→ **Complete the following**
1. From the Hourglass of Summer password post, list everything the writer says they came out having learned.
2. According to the Hourglass of Summer password post, where can the full documentation explained in the post be found?
3. Please write a continuation of the Hourglass of Summer password post, picking up after its final sentence.

→ **Source text**
Example Password

I’ve worked on reverse engineering binary file formats before, and it can be quite difficult at times. That said, I’ve never tried to decipher a text-based format, even if it was as small as an 8-letter password. The full documentation explained in this post can be found on the Hourglass of Summer: Documentation Wiki.

Special thanks go to Porcupine’s Detailed Walkthrough as it was essential in speeding up my work, thanks to it’s extensive listing of passwords and scene Title-Chapters.

An example fully uncovered password in-game. (Normally you can only view one letter at a time due to technical limitations)

Example Password

I started Hourglass of Summer on DVD by request of a friend, and I was surprisingly hooked even though the lack of certain key features present in most VNs made things frustrating and slow at times. As a game built to run on a DVD player, there are no save slots, and you are forced to write down an 8-letter password that represents the current point in the game you’re at combined with the relevant choices you have made up until now. By day two, I wanted to tackle the password system and see if I could learn how it works so I could remove a lot of the hassle from the game. I went in expecting to futz around for a bit and get absolutely nowhere. I came out having learned the entirety of the system, the ID for every scene in the game, every game flag operation, and even a handful of glitches surrounding the password input system.

→ **Stored data**
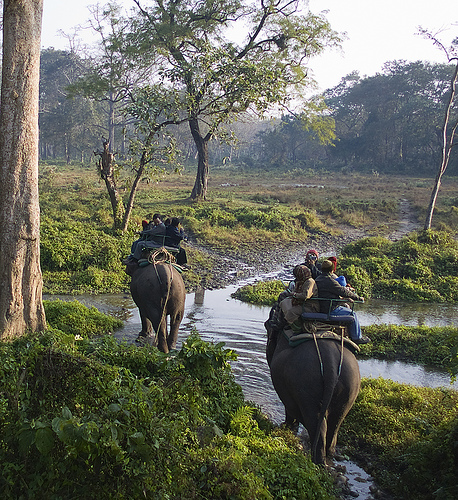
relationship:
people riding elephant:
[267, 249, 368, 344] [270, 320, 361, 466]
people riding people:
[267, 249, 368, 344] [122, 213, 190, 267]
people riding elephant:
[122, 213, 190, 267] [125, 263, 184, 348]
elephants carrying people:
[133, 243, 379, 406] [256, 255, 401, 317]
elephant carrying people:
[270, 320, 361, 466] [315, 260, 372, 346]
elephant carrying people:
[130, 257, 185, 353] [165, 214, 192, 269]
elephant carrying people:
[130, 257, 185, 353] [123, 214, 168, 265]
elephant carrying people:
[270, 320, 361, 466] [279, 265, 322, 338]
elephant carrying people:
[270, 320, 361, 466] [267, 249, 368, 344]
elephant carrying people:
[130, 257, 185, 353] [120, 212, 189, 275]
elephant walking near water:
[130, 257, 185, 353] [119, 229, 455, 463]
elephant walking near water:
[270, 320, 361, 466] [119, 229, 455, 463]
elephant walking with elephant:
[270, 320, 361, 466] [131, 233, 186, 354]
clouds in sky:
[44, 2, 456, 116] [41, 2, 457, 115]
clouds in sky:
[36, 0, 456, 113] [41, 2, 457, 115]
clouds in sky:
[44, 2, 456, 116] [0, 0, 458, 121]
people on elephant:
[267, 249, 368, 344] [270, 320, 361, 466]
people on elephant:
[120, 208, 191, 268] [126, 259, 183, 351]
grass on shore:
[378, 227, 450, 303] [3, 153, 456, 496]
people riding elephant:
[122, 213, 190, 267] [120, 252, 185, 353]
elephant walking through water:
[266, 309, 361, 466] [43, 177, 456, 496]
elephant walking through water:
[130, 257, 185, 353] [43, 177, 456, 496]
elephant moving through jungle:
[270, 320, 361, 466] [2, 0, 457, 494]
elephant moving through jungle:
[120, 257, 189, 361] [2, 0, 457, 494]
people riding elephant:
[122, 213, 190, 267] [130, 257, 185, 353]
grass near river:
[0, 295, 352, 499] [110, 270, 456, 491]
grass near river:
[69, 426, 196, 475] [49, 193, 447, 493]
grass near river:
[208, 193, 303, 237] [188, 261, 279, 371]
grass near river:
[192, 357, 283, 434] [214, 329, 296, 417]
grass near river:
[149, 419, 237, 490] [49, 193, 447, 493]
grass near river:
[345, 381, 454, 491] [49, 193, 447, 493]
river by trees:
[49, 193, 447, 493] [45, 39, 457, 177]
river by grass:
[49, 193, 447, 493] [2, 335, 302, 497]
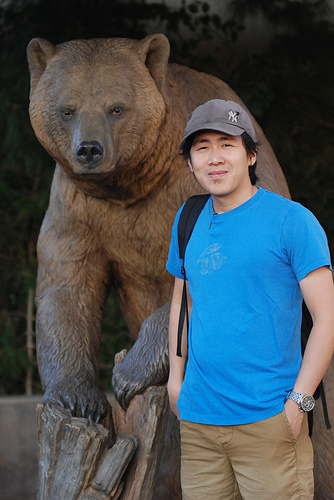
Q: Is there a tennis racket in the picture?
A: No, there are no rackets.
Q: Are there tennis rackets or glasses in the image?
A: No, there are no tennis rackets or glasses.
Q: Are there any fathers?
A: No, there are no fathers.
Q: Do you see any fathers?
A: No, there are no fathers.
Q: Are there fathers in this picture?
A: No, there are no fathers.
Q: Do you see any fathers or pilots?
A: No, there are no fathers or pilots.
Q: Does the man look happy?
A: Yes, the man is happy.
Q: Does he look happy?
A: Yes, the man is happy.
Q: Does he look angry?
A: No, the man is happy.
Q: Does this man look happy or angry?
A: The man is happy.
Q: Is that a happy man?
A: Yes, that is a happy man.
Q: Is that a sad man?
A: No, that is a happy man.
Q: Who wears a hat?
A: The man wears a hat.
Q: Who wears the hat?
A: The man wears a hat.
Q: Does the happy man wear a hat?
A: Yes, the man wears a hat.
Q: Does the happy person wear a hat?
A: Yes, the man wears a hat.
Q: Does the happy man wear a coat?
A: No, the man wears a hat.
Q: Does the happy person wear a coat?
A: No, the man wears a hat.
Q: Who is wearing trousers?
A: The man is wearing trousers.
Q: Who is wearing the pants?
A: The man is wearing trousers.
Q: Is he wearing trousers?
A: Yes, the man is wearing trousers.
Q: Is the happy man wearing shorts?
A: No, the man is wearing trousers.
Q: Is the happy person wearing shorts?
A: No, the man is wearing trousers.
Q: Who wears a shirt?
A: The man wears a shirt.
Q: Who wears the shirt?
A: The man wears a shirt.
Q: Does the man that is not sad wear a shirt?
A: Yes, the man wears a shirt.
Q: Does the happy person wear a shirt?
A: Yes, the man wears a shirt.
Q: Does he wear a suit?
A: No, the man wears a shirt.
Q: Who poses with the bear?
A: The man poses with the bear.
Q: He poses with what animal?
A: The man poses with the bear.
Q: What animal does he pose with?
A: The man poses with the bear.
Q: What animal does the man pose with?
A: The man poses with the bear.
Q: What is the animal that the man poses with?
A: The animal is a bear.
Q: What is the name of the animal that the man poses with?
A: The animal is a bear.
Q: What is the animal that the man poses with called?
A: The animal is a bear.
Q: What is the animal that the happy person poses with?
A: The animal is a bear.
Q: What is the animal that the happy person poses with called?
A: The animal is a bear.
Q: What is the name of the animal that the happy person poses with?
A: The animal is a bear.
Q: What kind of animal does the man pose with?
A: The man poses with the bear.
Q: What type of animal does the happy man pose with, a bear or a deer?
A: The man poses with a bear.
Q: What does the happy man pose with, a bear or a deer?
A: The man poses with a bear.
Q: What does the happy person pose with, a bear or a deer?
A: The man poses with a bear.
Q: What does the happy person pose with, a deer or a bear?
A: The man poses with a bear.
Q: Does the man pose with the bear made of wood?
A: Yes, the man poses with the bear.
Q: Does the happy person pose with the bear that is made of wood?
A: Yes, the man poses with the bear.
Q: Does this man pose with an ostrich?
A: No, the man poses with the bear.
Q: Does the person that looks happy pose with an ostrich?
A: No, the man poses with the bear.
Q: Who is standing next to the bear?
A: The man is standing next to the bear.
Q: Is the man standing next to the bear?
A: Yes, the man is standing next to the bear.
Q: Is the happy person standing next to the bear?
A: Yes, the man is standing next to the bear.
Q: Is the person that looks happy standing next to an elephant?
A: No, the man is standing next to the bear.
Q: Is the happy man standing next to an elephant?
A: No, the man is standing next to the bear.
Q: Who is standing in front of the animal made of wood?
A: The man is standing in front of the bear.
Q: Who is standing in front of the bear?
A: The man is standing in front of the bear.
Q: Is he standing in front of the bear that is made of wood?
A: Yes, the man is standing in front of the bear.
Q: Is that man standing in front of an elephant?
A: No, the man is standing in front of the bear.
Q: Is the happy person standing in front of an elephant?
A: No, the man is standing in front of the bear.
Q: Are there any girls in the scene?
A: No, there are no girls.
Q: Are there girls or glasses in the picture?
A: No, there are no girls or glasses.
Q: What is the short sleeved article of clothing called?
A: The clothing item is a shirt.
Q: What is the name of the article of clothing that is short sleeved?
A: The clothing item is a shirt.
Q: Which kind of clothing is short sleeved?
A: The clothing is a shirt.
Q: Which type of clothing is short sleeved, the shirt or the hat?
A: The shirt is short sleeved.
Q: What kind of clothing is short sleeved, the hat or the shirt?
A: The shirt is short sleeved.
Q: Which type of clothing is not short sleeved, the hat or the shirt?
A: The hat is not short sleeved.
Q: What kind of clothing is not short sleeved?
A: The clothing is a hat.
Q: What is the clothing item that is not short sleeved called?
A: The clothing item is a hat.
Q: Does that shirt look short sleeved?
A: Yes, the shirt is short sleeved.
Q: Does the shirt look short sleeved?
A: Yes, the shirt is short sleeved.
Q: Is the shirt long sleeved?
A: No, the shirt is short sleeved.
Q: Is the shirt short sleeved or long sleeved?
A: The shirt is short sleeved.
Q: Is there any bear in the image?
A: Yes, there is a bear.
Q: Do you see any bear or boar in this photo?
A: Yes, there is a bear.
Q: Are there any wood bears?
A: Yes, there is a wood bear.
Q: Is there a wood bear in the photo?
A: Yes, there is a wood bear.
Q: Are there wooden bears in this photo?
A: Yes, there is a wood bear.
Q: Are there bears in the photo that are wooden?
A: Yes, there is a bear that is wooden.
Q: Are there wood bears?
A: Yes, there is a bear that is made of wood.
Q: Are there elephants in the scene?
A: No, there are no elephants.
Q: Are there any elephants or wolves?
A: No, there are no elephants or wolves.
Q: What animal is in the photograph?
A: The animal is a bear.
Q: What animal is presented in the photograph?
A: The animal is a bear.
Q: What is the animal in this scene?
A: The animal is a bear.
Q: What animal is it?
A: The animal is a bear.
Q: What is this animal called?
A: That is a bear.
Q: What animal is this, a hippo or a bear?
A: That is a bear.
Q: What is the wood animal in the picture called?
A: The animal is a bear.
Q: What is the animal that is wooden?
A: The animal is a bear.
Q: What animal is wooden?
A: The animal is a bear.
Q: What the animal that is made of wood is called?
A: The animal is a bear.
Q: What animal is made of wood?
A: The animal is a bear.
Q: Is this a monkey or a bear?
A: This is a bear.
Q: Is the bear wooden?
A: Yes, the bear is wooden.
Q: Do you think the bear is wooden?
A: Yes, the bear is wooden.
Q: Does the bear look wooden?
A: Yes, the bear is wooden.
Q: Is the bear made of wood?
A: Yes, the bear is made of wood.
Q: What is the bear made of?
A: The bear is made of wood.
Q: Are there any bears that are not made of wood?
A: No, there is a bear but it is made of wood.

→ **Per-task answers**
1.
- The entirety of the password system
- The ID for every scene in the game
- Every game flag operation
- A handful of glitches surrounding the password input system

2. On the Hourglass of Summer: Documentation Wiki.

3.
The first thing I tried to do was determine how the password stored its data. Did each letter act as a base-26 digit, or was each letter independent from each other? After whipping up a program to calculate password values based on the base-26 theory, I quickly ruled out that this was unlikely, especially because there were often letters that did not change in the password, even after key decisions in the game. If this were base-26, then, changes to one bit in the password would likely change up all letters in the password up to this bit, this being due to the fact that base-26 has no relation to binary base-2. Just like changing a single bit in a number can change numerous digits in a decimal number.

Writing Down Passwords

The first task to help with deciphering was to write down the password for every scene I encountered in the game as I progressed. This slowed down the game progression a bit, but a large pool of data is important to see how the password varies over time, and it certainly did vary over time more than I was expecting. It became apparent that a few letters were changing every scene, and by accident at one point, I looked at half the password and had to go back into the menu to read it again, only to discover that the password had changed without leaving the pause menu.

Notes that were taken for Scene passwords as they were encountered during regular gameplay.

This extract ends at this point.